Ma ci vollero molti anni prima che le cose in Sudafrica cambiassero realmente, visto anche il continuo supporto al regime razzista del National Party da parte di Regno Unito e Stati Uniti. All’inizio degli anni Novanta, considerando ormai insostenibile la segregazione razziale, l’allora presidente sudafricano F. W. de Klerk decretò la fine dell’apartheid, il ritorno alla legalità dell’ANC e la liberazione di Mandela dopo 27 anni di detenzione, che avvenne l’11 febbraio 1990 e fu trasmesso in diretta dalle televisioni di mezzo mondo. Cominciò la transizione verso elezioni senza discriminazioni razziali: fino ad allora, la popolazione nera era segregata e privata della cittadinanza sudafricana (i neri erano formalmente cittadini di dieci bantustan teoricamente indipendenti). Le elezioni furono vinte da Mandela e dall’African National Congress il 27 aprile 1994. Mandela diventò così il primo presidente del Sudafrica eletto in consultazioni aperte a tutta la popolazione del paese.

Rimase presidente dal 1994 al 1999: durante il suo mandato lavorò alla delicata transizione del paese fuori dall’apartheid, un processo in cui ebbe un ruolo centrale la Commissione per la Verità e la Riconciliazione presieduta dall’arcivescovo anglicano Desmond Tutu.

Poco prima di essere eletto, nel 1993, Mandela aveva ricevuto il premio Nobel per la pace insieme all’ultimo presidente bianco del Sudafrica, de Klerk, “per il loro lavoro per la fine pacifica del regime dell’apartheid e per aver posto le basi per un nuovo Sudafrica democratico”. Alla fine del suo mandato presidenziale, Mandela rinunciò a ricandidarsi (gli successe il suo vice Thabo Mbeki) preferendo concentrarsi sull’impegno umanitario e in particolare sulla lotta contro l’AIDS – uno dei problemi più drammatici del nuovo Sudafrica – attraverso la Nelson Mandela Foundation. Ebbe anche diversi ruoli di mediazione in alcune gravi crisi africane, come quelle nella Repubblica Democratica del Congo e in Burundi. Nel 2004 annunciò il suo ritiro dalla vita pubblica.

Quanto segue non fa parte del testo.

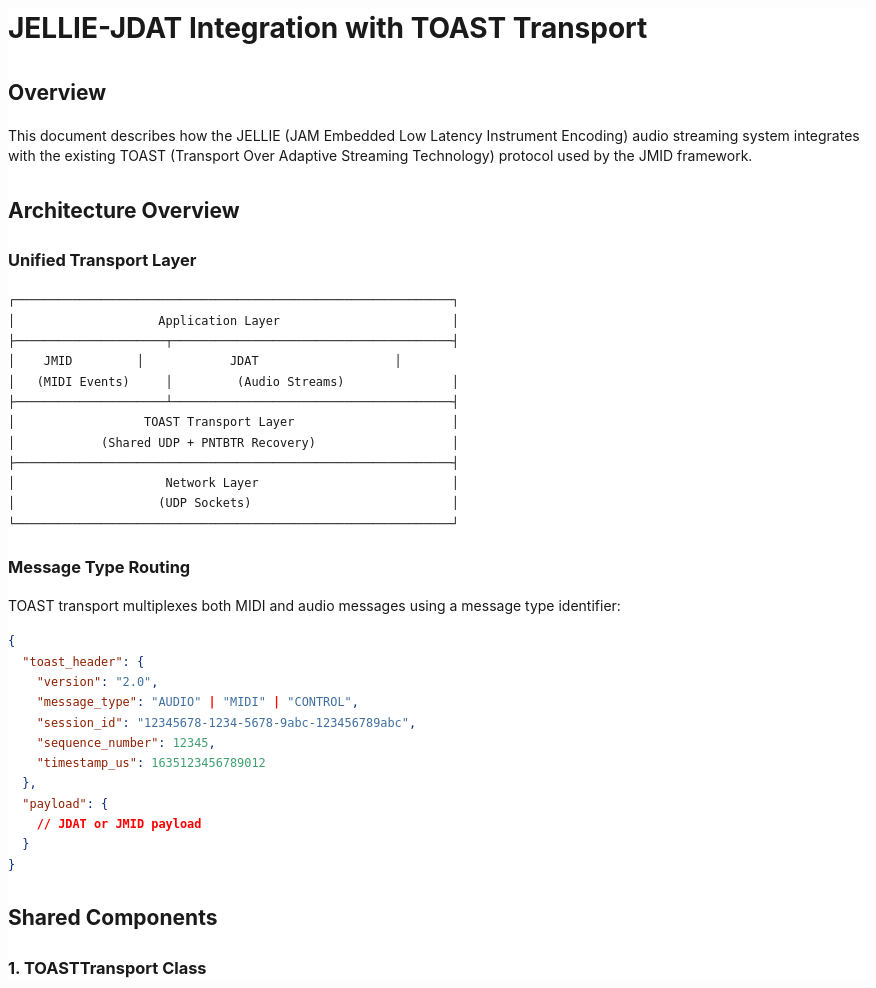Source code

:# JELLIE-JDAT Integration with TOAST Transport

## Overview

This document describes how the JELLIE (JAM Embedded Low Latency Instrument Encoding) audio streaming system integrates with the existing TOAST (Transport Over Adaptive Streaming Technology) protocol used by the JMID framework.

## Architecture Overview

### Unified Transport Layer

```
┌─────────────────────────────────────────────────────────────┐
│                    Application Layer                        │
├─────────────────────┬───────────────────────────────────────┤
│    JMID         │            JDAT                   │
│   (MIDI Events)     │         (Audio Streams)               │
├─────────────────────┴───────────────────────────────────────┤
│                  TOAST Transport Layer                      │
│            (Shared UDP + PNTBTR Recovery)                   │
├─────────────────────────────────────────────────────────────┤
│                     Network Layer                           │
│                    (UDP Sockets)                            │
└─────────────────────────────────────────────────────────────┘
```

### Message Type Routing

TOAST transport multiplexes both MIDI and audio messages using a message type identifier:

```json
{
  "toast_header": {
    "version": "2.0",
    "message_type": "AUDIO" | "MIDI" | "CONTROL",
    "session_id": "12345678-1234-5678-9abc-123456789abc",
    "sequence_number": 12345,
    "timestamp_us": 1635123456789012
  },
  "payload": {
    // JDAT or JMID payload
  }
}
```

## Shared Components

### 1. TOASTTransport Class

Da diversi anni Mandela aveva problemi di salute. Negli anni Ottanta, mentre era in carcere, contrasse la tubercolosi, e nel 2001 gli venne diagnosticato un cancro alla prostata. Ma anche se le sue apparizioni pubbliche erano limitate al minimo, l’ex presidente continuava ad essere una presenza importantissima nell’immaginario collettivo, una sorta di simbolo dell’unità nazionale del nuovo Sudafrica. Il suo partito, l’African National Congress, è stata di gran lunga la prima forza politica in tutte le elezioni dopo il 1994, con percentuali sempre superiori al 60 per cento dei voti.

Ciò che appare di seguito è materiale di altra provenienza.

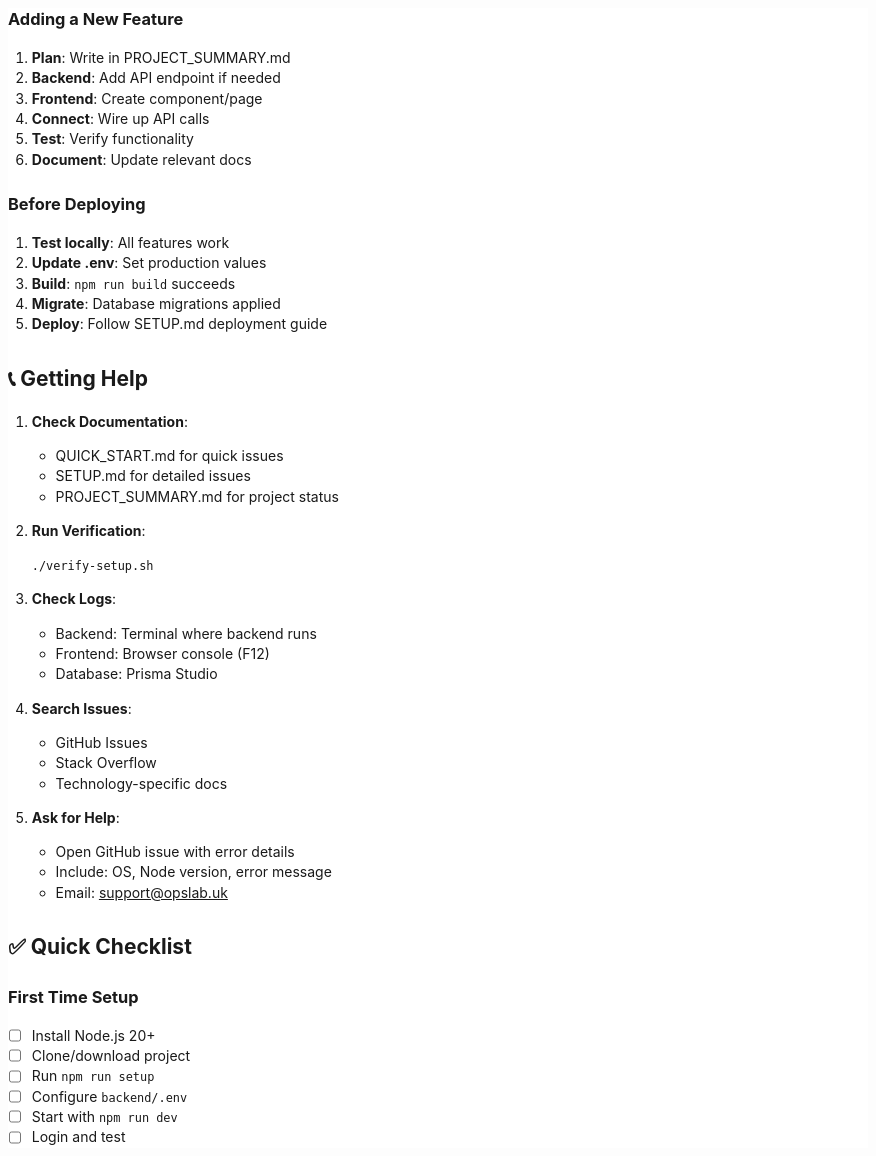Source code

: ### Adding a New Feature
1. **Plan**: Write in PROJECT_SUMMARY.md
2. **Backend**: Add API endpoint if needed
3. **Frontend**: Create component/page
4. **Connect**: Wire up API calls
5. **Test**: Verify functionality
6. **Document**: Update relevant docs

### Before Deploying
1. **Test locally**: All features work
2. **Update .env**: Set production values
3. **Build**: `npm run build` succeeds
4. **Migrate**: Database migrations applied
5. **Deploy**: Follow SETUP.md deployment guide

## 📞 Getting Help

1. **Check Documentation**:
   - QUICK_START.md for quick issues
   - SETUP.md for detailed issues
   - PROJECT_SUMMARY.md for project status

2. **Run Verification**:
   ```bash
   ./verify-setup.sh
   ```

3. **Check Logs**:
   - Backend: Terminal where backend runs
   - Frontend: Browser console (F12)
   - Database: Prisma Studio

4. **Search Issues**:
   - GitHub Issues
   - Stack Overflow
   - Technology-specific docs

5. **Ask for Help**:
   - Open GitHub issue with error details
   - Include: OS, Node version, error message
   - Email: support@opslab.uk

## ✅ Quick Checklist

### First Time Setup
- [ ] Install Node.js 20+
- [ ] Clone/download project
- [ ] Run `npm run setup`
- [ ] Configure `backend/.env`
- [ ] Start with `npm run dev`
- [ ] Login and test
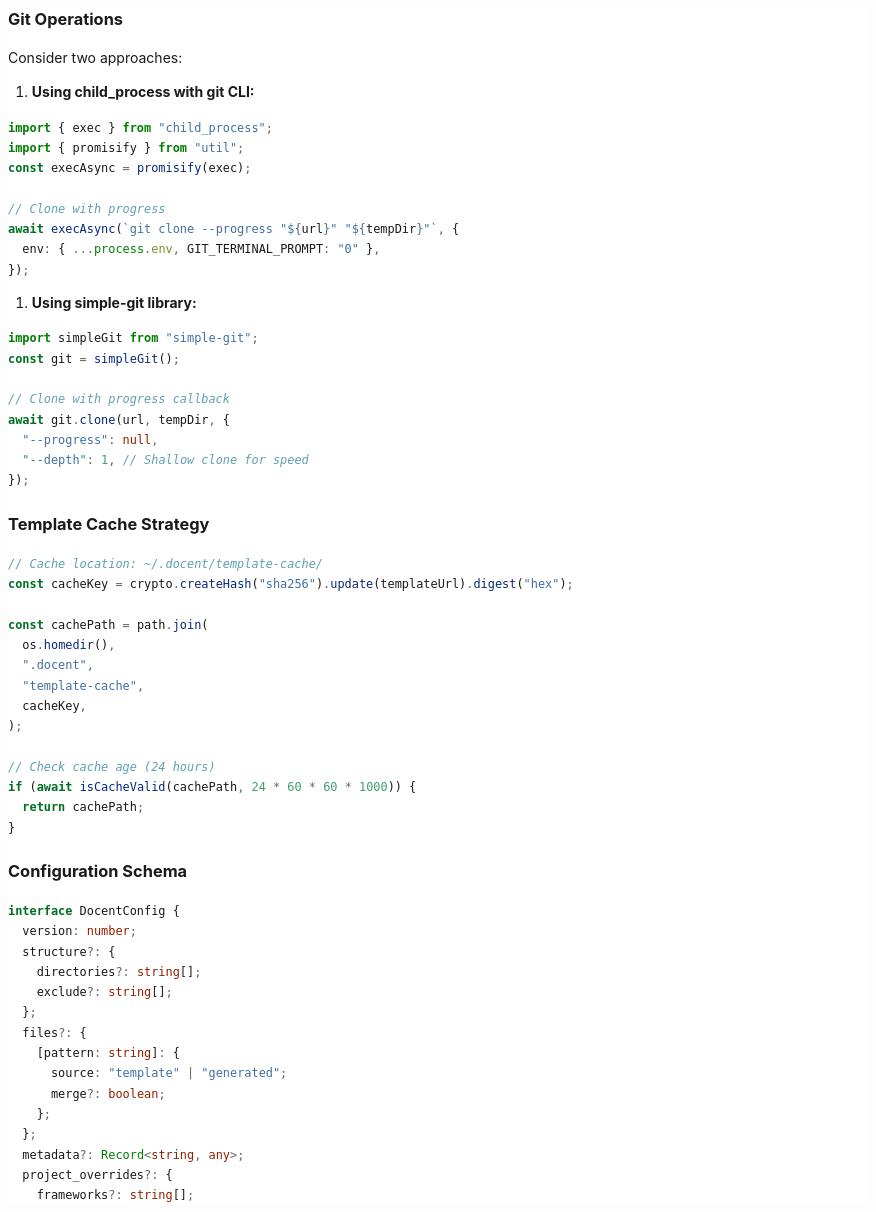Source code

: ### Git Operations

Consider two approaches:

1. **Using child_process with git CLI:**

```typescript
import { exec } from "child_process";
import { promisify } from "util";
const execAsync = promisify(exec);

// Clone with progress
await execAsync(`git clone --progress "${url}" "${tempDir}"`, {
  env: { ...process.env, GIT_TERMINAL_PROMPT: "0" },
});
```

1. **Using simple-git library:**

```typescript
import simpleGit from "simple-git";
const git = simpleGit();

// Clone with progress callback
await git.clone(url, tempDir, {
  "--progress": null,
  "--depth": 1, // Shallow clone for speed
});
```

### Template Cache Strategy

```typescript
// Cache location: ~/.docent/template-cache/
const cacheKey = crypto.createHash("sha256").update(templateUrl).digest("hex");

const cachePath = path.join(
  os.homedir(),
  ".docent",
  "template-cache",
  cacheKey,
);

// Check cache age (24 hours)
if (await isCacheValid(cachePath, 24 * 60 * 60 * 1000)) {
  return cachePath;
}
```

### Configuration Schema

```typescript
interface DocentConfig {
  version: number;
  structure?: {
    directories?: string[];
    exclude?: string[];
  };
  files?: {
    [pattern: string]: {
      source: "template" | "generated";
      merge?: boolean;
    };
  };
  metadata?: Record<string, any>;
  project_overrides?: {
    frameworks?: string[];
```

Mandela è morto a Johannesburg giovedì 5 dicembre 2013: era in condizioni molto gravi da tempo: era stato ricoverato poco prima della mezzanotte del 28 marzo a causa di una ricaduta di un problema polmonare. A dicembre del 2012, Mandela aveva passato 18 giorni in ospedale a causa di un’infezione polmonare e di calcoli biliari, l’ultimo dei suoi numerosi problemi di salute che avevano causato quattro ricoveri in poco più di due anni.